Comme un chien à qui l'on jette un os

Ceux-ci prirent alors le maquis avec à leur tête le jeune mais brillant étudiant Guillaume Kigbafori Soro. Même après voir frôlé le pire à cause de la fougue des rebelles en quête d'élections dignes d'un Etat de droit, l'apprenti potentat n'en a pas démordu, allant jusqu'à accepter malgré lui une gestion partagée du pouvoir juste pour le conserver. C'est ainsi qu'avec l'aide du voisin burkinabè, avec qui il s'est réconcilié pour les besoins de sa cause, il a su émousser un tant soit peu l'ardeur du bras armé de la rébellion, en l'occurrence les Forces nouvelles (FN), en en mettant pleine la bouche à son leader.

Comme un chien à qui on jette un os pour arrêter ses aboiements, Guillaume et ses plus proches collaborateurs finirent par avoir la bouche si pleine que leurs cris de protestation étaient devenus rares ou à peine audibles. L'enfant de Mama tenait ainsi subtilement en laisse ses contempteurs d'hier et était devenu si sûr de lui qu'à l'apogée de son règne, il s'accommoda parfaitement de son pseudonyme de christ de Mama que n'hésitèrent pas à lui attribuer ses thuriféraires.

Cette griserie du culte de la personnalité

Sans doute cette griserie du culte de la personnalité a-t-elle été pour beaucoup dans la perte de cet homme qui réfléchissait plus par le sixième sens de sa femme Simone que par son intellect d'universitaire. Tel un serpent négligé mais rusé, celui dont il avait la plus grande crainte politique mais qu'il croyait, à défaut d'en avoir pu faire un outsider électoral, avoir réussi à ranger pour de bon parmi les indésirables, ADO pour ne pas le nommer, sortit de sa méditation pour venir au chevet d'une nation dont les fondements avaient commencé à s'effriter.

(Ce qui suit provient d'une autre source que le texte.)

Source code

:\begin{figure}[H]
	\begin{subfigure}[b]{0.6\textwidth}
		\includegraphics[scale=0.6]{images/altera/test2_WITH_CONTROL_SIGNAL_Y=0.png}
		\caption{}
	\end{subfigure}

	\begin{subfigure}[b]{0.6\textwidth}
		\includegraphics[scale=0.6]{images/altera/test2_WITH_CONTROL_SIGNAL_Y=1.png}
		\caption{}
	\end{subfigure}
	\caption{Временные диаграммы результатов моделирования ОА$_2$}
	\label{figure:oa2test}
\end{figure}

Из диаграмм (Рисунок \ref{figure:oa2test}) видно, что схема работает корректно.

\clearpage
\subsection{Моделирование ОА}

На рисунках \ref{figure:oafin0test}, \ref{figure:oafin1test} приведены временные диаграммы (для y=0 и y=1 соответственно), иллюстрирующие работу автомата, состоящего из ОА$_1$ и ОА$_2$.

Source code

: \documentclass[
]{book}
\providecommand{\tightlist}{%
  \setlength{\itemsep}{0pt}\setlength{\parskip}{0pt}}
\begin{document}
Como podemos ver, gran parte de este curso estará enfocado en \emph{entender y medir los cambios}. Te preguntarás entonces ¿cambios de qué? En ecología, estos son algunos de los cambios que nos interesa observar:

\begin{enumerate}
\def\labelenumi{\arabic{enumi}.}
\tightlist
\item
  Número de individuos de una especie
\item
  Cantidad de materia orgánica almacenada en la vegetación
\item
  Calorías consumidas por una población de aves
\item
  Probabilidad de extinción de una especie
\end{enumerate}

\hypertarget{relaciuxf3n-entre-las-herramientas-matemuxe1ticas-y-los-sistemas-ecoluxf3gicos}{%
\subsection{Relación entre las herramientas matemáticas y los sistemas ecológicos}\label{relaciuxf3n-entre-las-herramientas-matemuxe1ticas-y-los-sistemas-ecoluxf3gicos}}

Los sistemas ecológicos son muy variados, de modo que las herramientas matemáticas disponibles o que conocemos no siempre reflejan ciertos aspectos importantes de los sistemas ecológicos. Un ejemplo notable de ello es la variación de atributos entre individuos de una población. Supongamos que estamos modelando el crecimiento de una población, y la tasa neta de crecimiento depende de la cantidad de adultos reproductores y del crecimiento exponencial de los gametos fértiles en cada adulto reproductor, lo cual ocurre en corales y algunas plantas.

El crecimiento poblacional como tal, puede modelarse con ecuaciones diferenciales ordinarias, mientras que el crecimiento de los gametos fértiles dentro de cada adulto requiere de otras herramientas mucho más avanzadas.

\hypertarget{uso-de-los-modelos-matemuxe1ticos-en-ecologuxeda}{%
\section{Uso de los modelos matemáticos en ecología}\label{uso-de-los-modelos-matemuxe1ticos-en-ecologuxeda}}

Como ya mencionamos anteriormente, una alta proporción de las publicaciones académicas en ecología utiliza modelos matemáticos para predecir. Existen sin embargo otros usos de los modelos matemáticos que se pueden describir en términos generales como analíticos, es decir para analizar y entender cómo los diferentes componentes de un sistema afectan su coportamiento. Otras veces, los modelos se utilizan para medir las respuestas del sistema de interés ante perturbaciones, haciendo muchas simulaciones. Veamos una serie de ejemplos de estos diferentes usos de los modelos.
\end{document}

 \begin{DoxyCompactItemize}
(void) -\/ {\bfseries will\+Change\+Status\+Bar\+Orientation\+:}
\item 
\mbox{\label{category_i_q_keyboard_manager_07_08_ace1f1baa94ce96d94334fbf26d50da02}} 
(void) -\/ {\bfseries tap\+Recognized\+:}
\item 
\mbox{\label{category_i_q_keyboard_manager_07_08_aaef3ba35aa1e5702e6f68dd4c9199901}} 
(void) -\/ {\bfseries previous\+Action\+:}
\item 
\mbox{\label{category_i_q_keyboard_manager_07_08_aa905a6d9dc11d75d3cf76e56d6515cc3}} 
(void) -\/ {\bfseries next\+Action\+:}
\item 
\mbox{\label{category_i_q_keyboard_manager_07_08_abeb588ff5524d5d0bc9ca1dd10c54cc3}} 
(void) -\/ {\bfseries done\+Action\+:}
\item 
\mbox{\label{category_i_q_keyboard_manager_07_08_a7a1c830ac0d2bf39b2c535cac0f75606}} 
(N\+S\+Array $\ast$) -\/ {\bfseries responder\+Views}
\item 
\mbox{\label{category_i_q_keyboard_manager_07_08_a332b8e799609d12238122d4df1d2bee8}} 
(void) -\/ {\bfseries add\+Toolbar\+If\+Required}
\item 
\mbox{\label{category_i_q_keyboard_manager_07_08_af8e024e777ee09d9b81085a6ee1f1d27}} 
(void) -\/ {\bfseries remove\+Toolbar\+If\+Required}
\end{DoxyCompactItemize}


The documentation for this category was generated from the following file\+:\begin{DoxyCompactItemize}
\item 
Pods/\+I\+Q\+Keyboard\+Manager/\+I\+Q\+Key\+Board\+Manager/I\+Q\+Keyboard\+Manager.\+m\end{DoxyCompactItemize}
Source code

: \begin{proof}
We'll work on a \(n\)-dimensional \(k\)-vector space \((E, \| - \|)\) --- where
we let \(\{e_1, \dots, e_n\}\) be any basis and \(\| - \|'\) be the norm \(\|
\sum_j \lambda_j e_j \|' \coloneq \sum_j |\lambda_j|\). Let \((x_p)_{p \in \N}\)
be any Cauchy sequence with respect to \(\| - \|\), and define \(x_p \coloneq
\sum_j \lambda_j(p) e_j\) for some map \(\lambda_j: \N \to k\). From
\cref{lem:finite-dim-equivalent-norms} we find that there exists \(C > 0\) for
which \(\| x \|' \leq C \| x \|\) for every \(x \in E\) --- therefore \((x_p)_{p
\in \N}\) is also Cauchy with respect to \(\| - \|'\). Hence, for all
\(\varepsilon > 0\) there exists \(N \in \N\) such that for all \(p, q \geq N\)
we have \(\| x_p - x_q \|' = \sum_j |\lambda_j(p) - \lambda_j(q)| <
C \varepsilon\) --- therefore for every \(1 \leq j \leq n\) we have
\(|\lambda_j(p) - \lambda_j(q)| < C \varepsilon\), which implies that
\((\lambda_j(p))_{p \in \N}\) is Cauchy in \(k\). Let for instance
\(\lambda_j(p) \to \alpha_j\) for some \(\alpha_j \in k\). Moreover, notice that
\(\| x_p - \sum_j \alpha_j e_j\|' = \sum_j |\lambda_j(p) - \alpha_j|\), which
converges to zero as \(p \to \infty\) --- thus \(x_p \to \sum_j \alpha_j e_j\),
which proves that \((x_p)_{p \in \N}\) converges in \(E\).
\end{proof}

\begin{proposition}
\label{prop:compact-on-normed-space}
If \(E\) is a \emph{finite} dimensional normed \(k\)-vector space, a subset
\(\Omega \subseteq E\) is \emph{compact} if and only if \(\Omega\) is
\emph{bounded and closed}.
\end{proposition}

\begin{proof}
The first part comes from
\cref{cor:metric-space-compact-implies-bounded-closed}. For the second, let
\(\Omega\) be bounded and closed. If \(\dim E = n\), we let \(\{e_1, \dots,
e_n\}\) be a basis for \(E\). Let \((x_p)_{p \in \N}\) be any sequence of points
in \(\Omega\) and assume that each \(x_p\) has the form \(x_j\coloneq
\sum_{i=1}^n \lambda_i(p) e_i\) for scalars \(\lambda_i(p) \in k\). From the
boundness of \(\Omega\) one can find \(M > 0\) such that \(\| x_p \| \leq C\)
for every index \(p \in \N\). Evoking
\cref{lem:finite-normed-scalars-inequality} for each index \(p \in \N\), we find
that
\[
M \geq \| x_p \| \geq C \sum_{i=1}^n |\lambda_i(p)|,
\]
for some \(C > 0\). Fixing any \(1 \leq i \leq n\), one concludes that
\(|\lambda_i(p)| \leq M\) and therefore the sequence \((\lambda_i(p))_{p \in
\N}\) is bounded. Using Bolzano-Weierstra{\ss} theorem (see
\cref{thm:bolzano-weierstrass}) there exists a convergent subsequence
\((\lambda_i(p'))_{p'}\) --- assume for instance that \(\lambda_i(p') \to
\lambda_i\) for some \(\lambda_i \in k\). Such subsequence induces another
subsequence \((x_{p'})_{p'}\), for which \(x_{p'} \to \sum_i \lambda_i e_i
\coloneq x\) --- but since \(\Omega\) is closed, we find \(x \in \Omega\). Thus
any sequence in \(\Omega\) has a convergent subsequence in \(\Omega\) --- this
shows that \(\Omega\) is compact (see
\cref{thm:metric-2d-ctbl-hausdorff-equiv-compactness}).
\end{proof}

Le calvaire du christ en disgrâce

Les bons auspices augurés par l'acceptation de sa candidature conduisirent immanquablement l'ancien Premier ministre de Houphouët-Boigny à son ascension politique après une lutte de longue haleine. Commença alors le calvaire du christ en disgrâce, depuis sa dégradante capture, et qui poursuit son cours logique avec l'étape, sans doute la plus importante, de son transfert suivi de son incarcération à la prison de la Cour pénale internationale (CPI). Une véritable misère qui n'a d'égale que la fulgurante et éphémère grandeur d'un «pouvoiriste» dans son élan stoppé. Deuxième ex-chef d'Etat africain à être remis à la CPI, l''ex-pensionnaire de la prison spéciale de Korogho est donc bien parti pour de très longs mois de réclusion dans les mêmes locaux que Radovan Karadzic, Ratko Mladic et Charles Taylor.

Ceux qui crient à une justice des vainqueurs

Devant répondre de quatre chefs d'accusation de crimes contre l'humanité, à savoir meurtres, viols, violences sexuelles, persécutions et actes inhumains commis entre novembre 2010 et mai 2011, le nouveau reclus international risque la perpétuité. Ainsi a été exaucée la prophétie du président burkinabè Blaise Compaoré. L'actuel chef de l'Etat ivoirien avait également promis, de concert avec le procureur de la Cour internationale de La Haye, que tous les criminels de la période postélectorale seront poursuivis, tous bords politiques confondus. Une parole donnée et que les deux hommes doivent respecter, au nom de la bonne conduite du processus de réconciliation. Il faut aussi éviter de donner raison à ceux qui crient à une justice des vainqueurs. Ouattara et Ocampo, sur ce point, sont sur la même longueur d'ondes : personne n'échappera au glaive de la justice. Qu'il en soit ainsi!